# Diff between rounded and traditionally shaped half blind dovetails?



## toddbeaulieu (Mar 5, 2010)

Hello,

After trying my hand at hand made half blinds I decided I don't have the time to learn everything at once and I have a lot of work to do in the shop to get it to the point where I can have fun with the basics.

I bought the Porter Cable 4216 jig, which has three templates and four bits.

I spent the morning experimenting with it and was able to make some decent joints for a wall cabinet. I didn't realize that this jig would make rounded tails/pins. In this case I'm fine with that, but I'd really like to be able to make traditional joints, as with drawer fronts.

Is this possible with this jig? Could I use the "through" template for this?


----------



## Mosquito (Feb 15, 2012)

No. The bit will only do round. You could make the tail board straight, but the pin board will have to be rounded, unless you chop them out square yourself. Just a limitation of the way the router works.

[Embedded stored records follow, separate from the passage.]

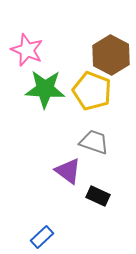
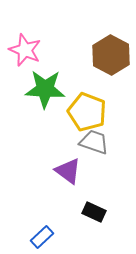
pink star: moved 2 px left
yellow pentagon: moved 5 px left, 21 px down
black rectangle: moved 4 px left, 16 px down
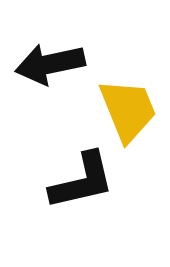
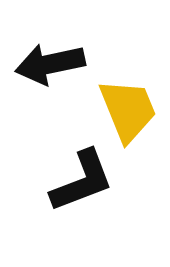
black L-shape: rotated 8 degrees counterclockwise
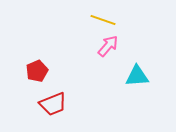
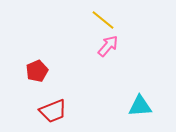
yellow line: rotated 20 degrees clockwise
cyan triangle: moved 3 px right, 30 px down
red trapezoid: moved 7 px down
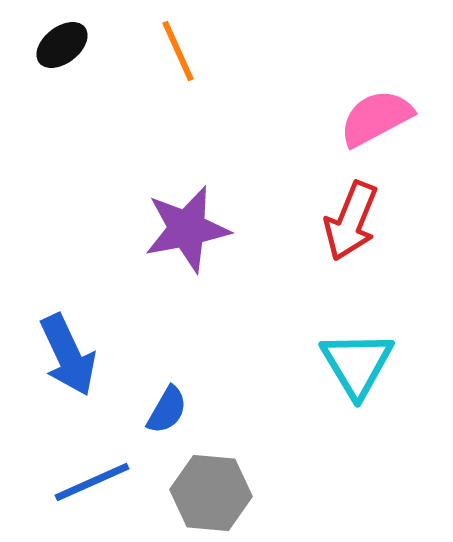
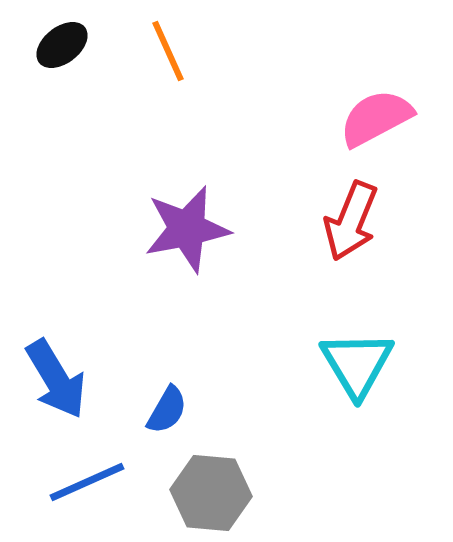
orange line: moved 10 px left
blue arrow: moved 12 px left, 24 px down; rotated 6 degrees counterclockwise
blue line: moved 5 px left
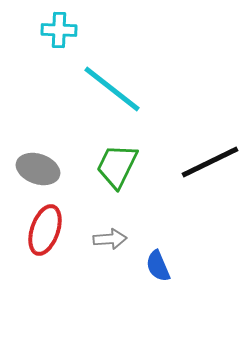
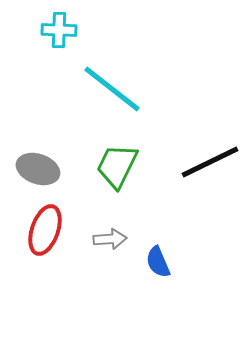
blue semicircle: moved 4 px up
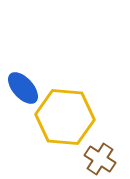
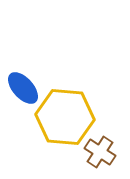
brown cross: moved 7 px up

Edit: This is assuming that you're still talking about half blinds with the jig


----------



## Loren (May 30, 2008)

You can do it with a through template but you have to use
chisels inside the joints to do the corners. Your tails would
be cut as "through" tails while your pin boards would have
rounded insides to the joints.

Incidentally you can use the router to cut the pins and cut
the tails with a band saw. Then you either round off the
tails or chisel the pin recesses "square".


----------



## toddbeaulieu (Mar 5, 2010)

Thank you both. I know that once I have more experience with this I'll realize what a dumb question it was! But for now, I have a lot to learn …


----------